Veterans Target Profiteers

BY HEATHER WOKUSCH
09.04.2003 | POLITICS

A lawsuit on behalf of over 100,000 Gulf War veterans has the Bush administration on edge and businesses running for cover.

The class action suit names 11 companies and 33 banks alleged to have helped Iraq with its chemical weapons program in the 1980's, despite knowledge Saddam Hussein was actively using WMD against both Iranians and his own people.

At the time, Reagan's Middle East envoy was one Donald Rumsfeld, hard at work opening doors for Hussein's regime to purchase millions in aircraft, hardware and other potential weaponry.

But after the invasion of Kuwait bumped Hussein from Pentagon friend to the "Most Wanted" list, coalition forces got stuck with the nasty task of dealing with the same chemical weapons that businesses had profited by helping Iraq amass.

Unfortunately, most Gulf War troops didn't realize that in destroying Hussein's WMD, they would also be endangering their own lives.

In the 1991 air war against Iraq, coalition forces bombed weapons production facilities and ammunition dumps, subjecting themselves to widespread and unexpected fallout; in one disastrous case, over 100,000 service members were exposed to sarin nerve gas when the US military improperly blew up chemical weapons sites in Khamisiyah.

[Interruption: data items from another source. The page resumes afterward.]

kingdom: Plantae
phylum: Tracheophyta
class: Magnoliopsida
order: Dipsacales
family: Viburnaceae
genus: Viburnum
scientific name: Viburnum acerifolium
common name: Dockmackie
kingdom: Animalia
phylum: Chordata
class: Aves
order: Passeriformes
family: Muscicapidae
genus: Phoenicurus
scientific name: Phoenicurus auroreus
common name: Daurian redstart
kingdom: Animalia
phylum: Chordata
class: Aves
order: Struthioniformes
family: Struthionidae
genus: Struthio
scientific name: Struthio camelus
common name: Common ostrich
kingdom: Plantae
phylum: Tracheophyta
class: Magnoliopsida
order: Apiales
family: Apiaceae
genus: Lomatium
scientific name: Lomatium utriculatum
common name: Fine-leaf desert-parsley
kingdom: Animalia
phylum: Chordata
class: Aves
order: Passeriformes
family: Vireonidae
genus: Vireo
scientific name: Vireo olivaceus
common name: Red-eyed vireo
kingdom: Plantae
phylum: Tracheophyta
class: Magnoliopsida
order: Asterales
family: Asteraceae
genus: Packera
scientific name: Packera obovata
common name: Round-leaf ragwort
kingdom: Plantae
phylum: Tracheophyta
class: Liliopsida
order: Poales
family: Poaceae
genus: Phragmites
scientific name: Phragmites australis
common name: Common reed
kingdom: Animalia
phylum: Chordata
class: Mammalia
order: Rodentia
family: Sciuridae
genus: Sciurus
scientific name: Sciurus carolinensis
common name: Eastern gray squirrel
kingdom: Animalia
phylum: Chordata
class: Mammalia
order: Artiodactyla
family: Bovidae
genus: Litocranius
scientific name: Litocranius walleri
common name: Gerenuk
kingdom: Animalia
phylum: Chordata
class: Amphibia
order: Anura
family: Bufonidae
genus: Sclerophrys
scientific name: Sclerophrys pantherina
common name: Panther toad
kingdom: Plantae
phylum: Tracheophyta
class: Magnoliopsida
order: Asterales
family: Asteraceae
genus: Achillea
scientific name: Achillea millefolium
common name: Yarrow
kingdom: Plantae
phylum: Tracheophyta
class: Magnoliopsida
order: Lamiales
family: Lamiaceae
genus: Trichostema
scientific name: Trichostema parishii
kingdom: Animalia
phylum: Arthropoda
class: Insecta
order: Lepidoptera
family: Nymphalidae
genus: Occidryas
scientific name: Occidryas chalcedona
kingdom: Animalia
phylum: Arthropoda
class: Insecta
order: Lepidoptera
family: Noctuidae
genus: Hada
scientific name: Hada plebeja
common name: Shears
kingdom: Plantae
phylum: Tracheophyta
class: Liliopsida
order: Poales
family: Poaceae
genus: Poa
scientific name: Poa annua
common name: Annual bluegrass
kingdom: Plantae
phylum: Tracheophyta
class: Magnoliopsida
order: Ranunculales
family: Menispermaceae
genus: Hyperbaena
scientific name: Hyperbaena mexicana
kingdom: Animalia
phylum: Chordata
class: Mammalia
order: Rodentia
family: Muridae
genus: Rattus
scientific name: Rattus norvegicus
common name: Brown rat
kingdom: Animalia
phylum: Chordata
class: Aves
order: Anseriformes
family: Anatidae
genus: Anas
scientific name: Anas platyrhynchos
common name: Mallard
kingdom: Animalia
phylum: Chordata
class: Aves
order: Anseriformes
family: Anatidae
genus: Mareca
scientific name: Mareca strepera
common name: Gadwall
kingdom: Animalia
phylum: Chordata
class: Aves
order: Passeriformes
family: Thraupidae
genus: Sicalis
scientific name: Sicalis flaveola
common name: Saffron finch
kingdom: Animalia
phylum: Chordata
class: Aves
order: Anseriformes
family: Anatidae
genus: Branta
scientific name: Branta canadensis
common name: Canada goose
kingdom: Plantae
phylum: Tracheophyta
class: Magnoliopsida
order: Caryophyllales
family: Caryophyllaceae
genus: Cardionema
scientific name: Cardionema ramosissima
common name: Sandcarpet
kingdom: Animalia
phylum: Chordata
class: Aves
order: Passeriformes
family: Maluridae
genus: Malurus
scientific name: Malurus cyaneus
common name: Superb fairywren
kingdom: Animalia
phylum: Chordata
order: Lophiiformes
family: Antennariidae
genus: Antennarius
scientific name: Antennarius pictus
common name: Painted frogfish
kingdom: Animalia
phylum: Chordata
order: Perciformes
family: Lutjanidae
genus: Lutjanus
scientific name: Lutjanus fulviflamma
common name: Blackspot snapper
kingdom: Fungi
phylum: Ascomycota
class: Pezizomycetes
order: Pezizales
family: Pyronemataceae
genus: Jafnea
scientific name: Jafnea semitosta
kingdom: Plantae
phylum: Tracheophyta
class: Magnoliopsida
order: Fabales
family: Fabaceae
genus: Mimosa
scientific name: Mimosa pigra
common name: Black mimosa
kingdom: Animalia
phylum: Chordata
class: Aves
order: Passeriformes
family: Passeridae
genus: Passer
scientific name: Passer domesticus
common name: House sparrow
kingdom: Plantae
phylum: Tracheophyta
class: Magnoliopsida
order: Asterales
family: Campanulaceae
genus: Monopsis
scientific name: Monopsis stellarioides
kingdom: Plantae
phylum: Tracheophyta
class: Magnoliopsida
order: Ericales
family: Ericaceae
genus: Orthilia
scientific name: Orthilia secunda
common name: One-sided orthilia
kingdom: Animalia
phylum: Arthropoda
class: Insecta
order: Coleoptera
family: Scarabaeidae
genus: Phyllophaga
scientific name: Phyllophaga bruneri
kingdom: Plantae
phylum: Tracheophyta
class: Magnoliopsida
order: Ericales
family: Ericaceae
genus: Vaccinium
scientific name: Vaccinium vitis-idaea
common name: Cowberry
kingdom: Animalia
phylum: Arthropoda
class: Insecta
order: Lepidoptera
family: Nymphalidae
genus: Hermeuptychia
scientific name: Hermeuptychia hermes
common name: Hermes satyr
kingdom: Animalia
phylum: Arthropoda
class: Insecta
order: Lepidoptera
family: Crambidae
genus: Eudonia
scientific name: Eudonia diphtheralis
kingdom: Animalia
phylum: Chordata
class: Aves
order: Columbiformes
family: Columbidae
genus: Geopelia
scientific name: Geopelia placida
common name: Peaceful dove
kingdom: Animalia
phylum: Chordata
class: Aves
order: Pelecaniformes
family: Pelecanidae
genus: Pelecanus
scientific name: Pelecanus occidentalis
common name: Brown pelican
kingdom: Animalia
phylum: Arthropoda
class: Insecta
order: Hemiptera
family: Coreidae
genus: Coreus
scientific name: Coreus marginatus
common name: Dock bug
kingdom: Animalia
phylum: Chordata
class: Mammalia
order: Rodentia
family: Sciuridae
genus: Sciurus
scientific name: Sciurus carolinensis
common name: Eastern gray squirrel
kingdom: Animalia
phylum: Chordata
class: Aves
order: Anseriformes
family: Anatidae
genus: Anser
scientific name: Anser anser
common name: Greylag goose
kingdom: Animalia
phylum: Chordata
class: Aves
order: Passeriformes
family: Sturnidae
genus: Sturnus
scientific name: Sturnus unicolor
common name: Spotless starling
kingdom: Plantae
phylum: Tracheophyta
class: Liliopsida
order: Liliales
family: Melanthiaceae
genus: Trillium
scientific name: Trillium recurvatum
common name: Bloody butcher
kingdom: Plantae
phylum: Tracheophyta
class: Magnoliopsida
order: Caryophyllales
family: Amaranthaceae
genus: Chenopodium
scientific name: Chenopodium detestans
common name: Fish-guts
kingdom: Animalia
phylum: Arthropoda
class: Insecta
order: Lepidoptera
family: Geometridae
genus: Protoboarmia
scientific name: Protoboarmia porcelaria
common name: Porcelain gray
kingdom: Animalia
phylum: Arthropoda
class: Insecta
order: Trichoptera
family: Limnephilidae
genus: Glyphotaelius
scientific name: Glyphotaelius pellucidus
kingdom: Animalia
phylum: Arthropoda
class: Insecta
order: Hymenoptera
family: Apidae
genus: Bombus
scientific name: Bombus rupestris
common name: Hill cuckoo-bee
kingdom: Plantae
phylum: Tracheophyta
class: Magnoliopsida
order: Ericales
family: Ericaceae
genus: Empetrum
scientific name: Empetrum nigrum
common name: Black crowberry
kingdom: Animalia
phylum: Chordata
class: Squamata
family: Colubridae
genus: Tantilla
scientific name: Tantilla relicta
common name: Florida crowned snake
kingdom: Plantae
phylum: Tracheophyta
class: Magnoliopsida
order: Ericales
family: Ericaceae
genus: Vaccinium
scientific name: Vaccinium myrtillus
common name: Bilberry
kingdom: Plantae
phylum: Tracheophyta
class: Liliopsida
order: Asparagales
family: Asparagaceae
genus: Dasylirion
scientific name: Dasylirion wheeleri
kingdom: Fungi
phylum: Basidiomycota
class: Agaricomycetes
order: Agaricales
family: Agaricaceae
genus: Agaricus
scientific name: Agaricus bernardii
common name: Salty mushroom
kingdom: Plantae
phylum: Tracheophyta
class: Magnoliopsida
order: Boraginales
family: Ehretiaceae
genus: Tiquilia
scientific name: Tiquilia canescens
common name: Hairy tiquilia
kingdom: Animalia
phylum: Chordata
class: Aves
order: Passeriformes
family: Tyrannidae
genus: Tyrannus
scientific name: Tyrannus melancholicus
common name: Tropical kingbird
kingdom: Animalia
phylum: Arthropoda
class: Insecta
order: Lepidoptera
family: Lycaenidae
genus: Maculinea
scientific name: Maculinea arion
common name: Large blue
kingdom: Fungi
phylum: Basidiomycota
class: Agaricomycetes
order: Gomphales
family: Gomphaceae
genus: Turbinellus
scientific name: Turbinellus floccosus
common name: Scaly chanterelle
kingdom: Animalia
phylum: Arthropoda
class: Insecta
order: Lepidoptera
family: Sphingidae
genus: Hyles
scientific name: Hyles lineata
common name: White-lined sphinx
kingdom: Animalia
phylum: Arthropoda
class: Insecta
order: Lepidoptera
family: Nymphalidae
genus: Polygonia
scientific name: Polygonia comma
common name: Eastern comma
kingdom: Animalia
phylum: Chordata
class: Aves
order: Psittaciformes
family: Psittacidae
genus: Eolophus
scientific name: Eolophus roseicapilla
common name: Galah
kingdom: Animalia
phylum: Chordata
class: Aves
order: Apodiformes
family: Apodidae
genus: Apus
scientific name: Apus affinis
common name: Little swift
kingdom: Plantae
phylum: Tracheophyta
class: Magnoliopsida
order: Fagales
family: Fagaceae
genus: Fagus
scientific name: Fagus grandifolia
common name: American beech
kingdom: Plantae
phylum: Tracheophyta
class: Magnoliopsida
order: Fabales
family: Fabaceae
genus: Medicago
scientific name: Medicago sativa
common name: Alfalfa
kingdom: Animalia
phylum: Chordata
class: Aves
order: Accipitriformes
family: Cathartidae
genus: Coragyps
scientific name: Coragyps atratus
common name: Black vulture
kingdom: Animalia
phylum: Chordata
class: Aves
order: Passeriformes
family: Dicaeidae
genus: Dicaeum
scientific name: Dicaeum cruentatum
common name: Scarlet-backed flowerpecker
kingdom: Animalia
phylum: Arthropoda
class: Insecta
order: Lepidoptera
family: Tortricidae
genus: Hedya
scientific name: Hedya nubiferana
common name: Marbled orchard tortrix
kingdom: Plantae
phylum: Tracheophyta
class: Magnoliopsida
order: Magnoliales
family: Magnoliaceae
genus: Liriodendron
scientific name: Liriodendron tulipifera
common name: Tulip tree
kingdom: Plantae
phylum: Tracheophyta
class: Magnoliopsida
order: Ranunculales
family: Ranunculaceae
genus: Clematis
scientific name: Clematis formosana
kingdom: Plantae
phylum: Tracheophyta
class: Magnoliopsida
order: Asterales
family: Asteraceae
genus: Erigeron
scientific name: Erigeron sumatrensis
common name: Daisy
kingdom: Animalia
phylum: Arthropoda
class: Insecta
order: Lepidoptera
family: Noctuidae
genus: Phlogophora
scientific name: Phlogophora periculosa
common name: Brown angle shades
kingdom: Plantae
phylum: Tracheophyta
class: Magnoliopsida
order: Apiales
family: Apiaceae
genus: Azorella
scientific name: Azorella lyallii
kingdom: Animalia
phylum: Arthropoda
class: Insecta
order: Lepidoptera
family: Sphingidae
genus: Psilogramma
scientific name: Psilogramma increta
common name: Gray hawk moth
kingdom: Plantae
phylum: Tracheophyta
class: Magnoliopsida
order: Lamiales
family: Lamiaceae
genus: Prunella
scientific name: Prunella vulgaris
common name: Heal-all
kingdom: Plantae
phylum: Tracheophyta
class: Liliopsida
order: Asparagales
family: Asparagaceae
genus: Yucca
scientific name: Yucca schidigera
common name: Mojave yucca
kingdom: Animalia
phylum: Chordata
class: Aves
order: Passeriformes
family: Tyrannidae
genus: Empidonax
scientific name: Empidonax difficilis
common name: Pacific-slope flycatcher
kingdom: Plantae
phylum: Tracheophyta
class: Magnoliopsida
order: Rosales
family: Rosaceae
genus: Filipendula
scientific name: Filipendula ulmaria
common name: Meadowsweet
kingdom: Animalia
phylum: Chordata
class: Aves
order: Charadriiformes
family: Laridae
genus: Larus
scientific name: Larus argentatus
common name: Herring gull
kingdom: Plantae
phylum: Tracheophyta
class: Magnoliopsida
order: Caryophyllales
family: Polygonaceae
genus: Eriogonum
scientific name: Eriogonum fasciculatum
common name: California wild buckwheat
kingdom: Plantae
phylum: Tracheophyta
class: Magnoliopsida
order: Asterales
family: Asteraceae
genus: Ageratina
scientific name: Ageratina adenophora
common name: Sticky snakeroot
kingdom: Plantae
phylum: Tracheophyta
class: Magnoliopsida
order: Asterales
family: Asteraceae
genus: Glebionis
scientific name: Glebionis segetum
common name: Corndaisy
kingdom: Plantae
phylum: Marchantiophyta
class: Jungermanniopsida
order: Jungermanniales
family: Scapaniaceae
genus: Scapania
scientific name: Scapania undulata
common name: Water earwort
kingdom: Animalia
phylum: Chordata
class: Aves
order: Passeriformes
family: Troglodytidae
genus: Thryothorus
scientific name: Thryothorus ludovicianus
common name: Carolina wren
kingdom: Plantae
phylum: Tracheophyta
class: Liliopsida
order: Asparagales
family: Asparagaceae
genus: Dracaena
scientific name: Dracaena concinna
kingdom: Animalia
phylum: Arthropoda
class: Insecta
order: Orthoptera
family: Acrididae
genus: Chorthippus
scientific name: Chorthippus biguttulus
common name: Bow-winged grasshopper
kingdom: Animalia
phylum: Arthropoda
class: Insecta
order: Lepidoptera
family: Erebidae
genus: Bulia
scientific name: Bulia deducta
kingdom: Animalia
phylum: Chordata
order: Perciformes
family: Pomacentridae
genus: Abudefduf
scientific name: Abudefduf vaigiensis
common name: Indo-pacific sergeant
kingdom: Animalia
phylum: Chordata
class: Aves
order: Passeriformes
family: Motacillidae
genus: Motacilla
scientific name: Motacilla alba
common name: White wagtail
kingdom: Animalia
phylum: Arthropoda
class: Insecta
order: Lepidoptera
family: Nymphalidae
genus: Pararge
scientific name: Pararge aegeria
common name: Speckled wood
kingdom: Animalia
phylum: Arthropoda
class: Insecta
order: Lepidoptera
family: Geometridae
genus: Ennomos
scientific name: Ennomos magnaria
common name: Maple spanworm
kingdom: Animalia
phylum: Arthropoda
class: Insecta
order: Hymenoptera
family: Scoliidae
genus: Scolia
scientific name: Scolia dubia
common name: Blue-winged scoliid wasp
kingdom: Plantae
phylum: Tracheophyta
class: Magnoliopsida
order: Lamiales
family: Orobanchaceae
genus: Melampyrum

Today, it is estimated that up to half of the 697,000 Gulf War veterans are sick, many suffering from a variety of symptoms collectively known as Gulf War Illness. The US Department of Defense (DOD) has been repeatedly criticized for mishandling the veterans' health complaints, often citing lack of diagnosis as justification for withholding treatment and compensation.

However, recent medical research has established causal links between exposure to chemical warfare agents, Gulf War Illness and birth defects among veterans' children.

It's those links attorneys Gary Pitts and Kenneth McCallion will address. Maintaining "companies and banks have not yet had any negative consequences for helping Saddam Hussein build his chemical weapons of mass destruction," Pitts and McCallion claim the lawsuit is not only "to seek just compensation for the poisoned veterans and their birth-defected children, it is to deter companies from engaging in this kind of behavior in the future."

And in light of today's conflict in Iraq, the lawsuit's implications are both broad-reaching and ominous. At least 100 Gulf War II troops have already contracted a "mystery" pneumonia-like illness the US Department of Defense can't properly diagnose, and the families of soldiers based in Iraq are demanding answers.

Michael Neusche describes how his 20-year-old son Josh, a former track star from Missouri, wrote home from active duty in Iraq on June 26 saying he would be doing a secretive "hauling" mission. By July 1 Josh had fallen into a coma; the military promptly reclassified Josh as "medically retired," thus stripping him and his family of entitlements, and on July 12th Josh died from what the Pentagon called "other causes."

In a similar case, Zeferino E. Colungo, a 20-year-old from Texas, died after battling an unexplained pneumonia-like illness. In a recent letter to Secretary of Defense Donald Rumsfeld, the Colungo family says, "We deserve to know why a healthy young man who was supposedly screened and determined fit for deployment would suddenly die. It is our right to receive honest answers."

It's clear the DOD has some explaining to do; GW II troops must not be forced to receive the same medical run-around suffered by their predecessors.

The lawsuit on behalf of Gulf War veterans, however, ups the ante considerably--this time not only the DOD is under fire. By targeting companies and banks for compensation, veterans are sending the weapons industry a clear warning: it's getting dangerous to profit by helping dubious governments produce WMD.